Filter the material below down to the lines with the word "ThinPro" and give those lines.
Content starts
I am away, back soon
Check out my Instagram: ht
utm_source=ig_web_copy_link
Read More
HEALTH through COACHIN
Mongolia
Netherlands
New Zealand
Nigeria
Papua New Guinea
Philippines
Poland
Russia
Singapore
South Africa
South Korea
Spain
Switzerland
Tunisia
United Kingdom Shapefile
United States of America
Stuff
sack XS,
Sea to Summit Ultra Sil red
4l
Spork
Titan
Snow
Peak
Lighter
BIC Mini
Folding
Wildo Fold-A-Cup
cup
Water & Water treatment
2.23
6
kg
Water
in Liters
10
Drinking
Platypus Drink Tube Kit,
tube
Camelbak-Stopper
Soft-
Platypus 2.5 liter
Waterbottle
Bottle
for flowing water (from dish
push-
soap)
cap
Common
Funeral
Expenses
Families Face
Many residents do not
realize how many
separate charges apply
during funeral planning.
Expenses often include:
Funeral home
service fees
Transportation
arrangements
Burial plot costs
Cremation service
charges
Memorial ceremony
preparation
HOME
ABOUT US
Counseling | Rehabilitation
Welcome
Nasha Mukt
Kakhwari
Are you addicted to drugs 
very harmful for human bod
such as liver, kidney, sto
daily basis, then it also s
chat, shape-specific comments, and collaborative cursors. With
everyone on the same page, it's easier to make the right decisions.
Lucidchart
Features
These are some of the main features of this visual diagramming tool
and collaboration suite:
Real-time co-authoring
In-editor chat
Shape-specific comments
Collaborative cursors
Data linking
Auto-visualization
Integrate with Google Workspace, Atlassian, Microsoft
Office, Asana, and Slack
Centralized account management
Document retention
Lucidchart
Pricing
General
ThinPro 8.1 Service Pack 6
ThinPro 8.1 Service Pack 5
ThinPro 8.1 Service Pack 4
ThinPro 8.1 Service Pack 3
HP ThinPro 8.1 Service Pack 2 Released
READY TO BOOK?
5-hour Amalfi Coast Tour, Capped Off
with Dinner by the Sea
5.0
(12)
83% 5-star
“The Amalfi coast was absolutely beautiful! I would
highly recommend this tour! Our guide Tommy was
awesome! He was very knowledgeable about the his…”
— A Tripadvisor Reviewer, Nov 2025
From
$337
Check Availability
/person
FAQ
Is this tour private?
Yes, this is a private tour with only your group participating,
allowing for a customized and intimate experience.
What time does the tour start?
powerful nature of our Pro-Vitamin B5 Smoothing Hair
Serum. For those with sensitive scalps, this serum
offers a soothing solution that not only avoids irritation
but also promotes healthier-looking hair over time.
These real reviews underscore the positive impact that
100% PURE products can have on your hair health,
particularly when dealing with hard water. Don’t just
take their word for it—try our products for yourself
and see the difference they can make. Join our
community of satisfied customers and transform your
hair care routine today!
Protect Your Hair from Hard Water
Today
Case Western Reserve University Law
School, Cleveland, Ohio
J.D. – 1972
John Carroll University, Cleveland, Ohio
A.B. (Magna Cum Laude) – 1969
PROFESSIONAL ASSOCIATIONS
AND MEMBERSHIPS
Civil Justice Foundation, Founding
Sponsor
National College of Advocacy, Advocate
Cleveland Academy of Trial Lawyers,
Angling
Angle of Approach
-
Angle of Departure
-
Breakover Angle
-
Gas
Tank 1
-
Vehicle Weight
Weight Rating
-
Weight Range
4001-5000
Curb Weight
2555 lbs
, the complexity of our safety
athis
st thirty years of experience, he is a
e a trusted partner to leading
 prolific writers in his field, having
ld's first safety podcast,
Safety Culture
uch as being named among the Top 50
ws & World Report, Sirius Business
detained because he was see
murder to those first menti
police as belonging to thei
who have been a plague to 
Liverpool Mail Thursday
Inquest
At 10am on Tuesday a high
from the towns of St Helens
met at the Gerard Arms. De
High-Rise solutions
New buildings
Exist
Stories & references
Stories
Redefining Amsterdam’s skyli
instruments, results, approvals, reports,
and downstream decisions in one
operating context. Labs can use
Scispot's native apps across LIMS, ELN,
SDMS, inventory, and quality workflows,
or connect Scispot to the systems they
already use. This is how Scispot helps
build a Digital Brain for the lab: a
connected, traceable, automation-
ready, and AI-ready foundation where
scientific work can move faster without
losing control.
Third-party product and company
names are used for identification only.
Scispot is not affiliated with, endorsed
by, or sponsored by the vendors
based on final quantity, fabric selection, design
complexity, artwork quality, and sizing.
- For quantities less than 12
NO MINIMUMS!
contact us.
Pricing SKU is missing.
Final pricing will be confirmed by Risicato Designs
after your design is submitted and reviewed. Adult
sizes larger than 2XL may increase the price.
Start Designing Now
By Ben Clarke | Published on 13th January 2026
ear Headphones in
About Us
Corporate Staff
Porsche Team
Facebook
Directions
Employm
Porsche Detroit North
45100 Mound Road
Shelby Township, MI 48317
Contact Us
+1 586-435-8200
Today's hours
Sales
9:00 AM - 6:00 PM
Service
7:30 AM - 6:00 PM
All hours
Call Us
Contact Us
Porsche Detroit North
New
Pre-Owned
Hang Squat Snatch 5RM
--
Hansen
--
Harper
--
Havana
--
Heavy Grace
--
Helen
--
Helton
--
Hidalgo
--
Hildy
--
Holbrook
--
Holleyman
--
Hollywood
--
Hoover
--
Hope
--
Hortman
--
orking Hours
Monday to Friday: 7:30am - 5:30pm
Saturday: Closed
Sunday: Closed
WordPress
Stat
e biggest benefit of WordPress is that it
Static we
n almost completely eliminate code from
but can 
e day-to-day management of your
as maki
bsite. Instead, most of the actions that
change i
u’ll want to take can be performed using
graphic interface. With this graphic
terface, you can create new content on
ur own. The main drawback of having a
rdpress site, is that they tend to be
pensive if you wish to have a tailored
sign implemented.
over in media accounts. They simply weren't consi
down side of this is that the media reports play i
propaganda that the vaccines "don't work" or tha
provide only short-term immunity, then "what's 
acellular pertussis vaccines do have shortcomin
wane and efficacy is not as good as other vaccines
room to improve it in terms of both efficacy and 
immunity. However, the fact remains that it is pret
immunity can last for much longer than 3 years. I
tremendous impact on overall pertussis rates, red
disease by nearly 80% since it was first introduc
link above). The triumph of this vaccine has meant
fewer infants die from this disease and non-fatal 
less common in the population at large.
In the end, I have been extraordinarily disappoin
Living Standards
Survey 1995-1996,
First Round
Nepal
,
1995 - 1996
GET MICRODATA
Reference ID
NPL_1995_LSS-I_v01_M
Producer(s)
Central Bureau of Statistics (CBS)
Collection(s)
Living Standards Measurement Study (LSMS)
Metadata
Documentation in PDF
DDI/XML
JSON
Content ends
» Reply to the exercise
ThinPro 8.1 Service Pack 6
ThinPro 8.1 Service Pack 5
ThinPro 8.1 Service Pack 4
ThinPro 8.1 Service Pack 3
HP ThinPro 8.1 Service Pack 2 Released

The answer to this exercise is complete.